Gli occhiali utilizzati per la visione dei film in 3D sono pericolosi e le sale cinematografiche devono attenersi scrupolosamente alle indicazioni fornite dal Ministero della Salute sia rispetto alle informazioni da dare al pubblico sia rispetto alla pulizia del prodotto.

E’ quanto ribadisce il Tar del Lazio in una nuova sentenza  con cui si pronuncia sul ricorso presentato dall’Anec e da una sala cinematografica di Roma, con il quale si chiedeva di annullare la circolare del Ministero della Salute e il parere del Consiglio Superiore di Sanità aventi ad oggetto gli occhiali per la visione di spettacoli cinematografici in 3D.

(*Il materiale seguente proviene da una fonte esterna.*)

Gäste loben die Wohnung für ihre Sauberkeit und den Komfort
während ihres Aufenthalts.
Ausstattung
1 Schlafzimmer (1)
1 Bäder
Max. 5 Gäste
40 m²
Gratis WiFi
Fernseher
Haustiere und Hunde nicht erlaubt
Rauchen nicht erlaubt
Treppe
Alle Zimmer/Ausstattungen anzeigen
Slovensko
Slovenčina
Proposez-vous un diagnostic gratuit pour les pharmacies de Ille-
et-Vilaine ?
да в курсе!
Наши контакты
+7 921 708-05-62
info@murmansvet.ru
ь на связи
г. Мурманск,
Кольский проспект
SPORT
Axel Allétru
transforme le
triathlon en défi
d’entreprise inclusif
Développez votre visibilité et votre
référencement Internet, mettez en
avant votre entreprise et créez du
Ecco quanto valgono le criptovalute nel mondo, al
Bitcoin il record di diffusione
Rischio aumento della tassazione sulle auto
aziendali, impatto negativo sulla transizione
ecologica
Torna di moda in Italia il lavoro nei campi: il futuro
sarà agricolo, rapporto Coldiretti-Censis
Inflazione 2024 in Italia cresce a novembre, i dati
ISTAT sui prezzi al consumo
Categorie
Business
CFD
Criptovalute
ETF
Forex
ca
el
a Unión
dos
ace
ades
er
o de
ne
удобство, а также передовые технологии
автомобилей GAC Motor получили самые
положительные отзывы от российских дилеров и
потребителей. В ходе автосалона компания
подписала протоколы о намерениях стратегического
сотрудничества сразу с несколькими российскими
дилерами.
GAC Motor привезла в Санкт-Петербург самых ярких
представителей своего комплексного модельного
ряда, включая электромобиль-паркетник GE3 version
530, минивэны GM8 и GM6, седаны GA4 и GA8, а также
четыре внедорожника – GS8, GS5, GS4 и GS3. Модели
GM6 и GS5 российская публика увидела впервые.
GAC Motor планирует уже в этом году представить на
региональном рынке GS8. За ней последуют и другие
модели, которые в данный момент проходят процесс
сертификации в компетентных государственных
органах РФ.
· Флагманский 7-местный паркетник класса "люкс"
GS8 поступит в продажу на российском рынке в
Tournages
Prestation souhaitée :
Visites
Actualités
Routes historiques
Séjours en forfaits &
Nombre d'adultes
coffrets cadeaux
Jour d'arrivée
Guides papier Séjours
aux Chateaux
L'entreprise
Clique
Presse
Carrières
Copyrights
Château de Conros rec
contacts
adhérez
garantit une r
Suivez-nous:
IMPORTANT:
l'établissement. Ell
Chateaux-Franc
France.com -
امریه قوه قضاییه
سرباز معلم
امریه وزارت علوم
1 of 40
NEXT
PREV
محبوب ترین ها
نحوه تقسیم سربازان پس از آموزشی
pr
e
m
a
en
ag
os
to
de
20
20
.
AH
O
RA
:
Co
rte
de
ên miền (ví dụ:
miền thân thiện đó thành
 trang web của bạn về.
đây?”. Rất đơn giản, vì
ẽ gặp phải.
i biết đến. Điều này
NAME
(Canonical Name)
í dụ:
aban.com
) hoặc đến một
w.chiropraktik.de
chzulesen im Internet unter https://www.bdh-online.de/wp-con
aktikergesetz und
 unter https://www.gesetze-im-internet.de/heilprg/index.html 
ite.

Lo comunica il Codacons che sottolinea, però, come il Tar abbia ridotto da 6 a 3 anni il limite minimo d’età per la visione con occhiali 3D. Questa decisione non soddisfa l’Associazione che proporrà appello su tale punto. I giudici scrivono in merito che il limite dei sei anni  “rappresenta, anche ad abundantiam, una totale garanzia per la salute dello spettatore della cinematografia 3D”, ed è stata posta per garantire ampi margini di sicurezza. I consulenti tecnici di parte ricorrente si spingono ad affermare che la soglia può essere ridotta a 3 anni e il Collegio concorda.

Siamo soddisfatti per le decisioni del Tar – afferma il Presidente Codacons, Carlo Rienzi – che vincolano le sale cinematografiche di tutta Italia ad attenersi a quanto stabilito dal Ministero, e quindi ad informare correttamente gli spettatori e seguire precisi protocolli di pulizia e disinfezione degli occhialini. In virtù di tale sentenza, i cinema che non si atterranno a tali indicazioni verranno denunciati nelle sedi competenti. E ora – prosegue Rienzi – a tutela della salute umana e utilizzando le conclusioni del Tar, il divieto di utilizzo di occhialini per i minori di anni 3 deve essere esteso anche alle abitazioni private, dove il 3D è arrivato grazie ai televisori di ultimissima generazione”.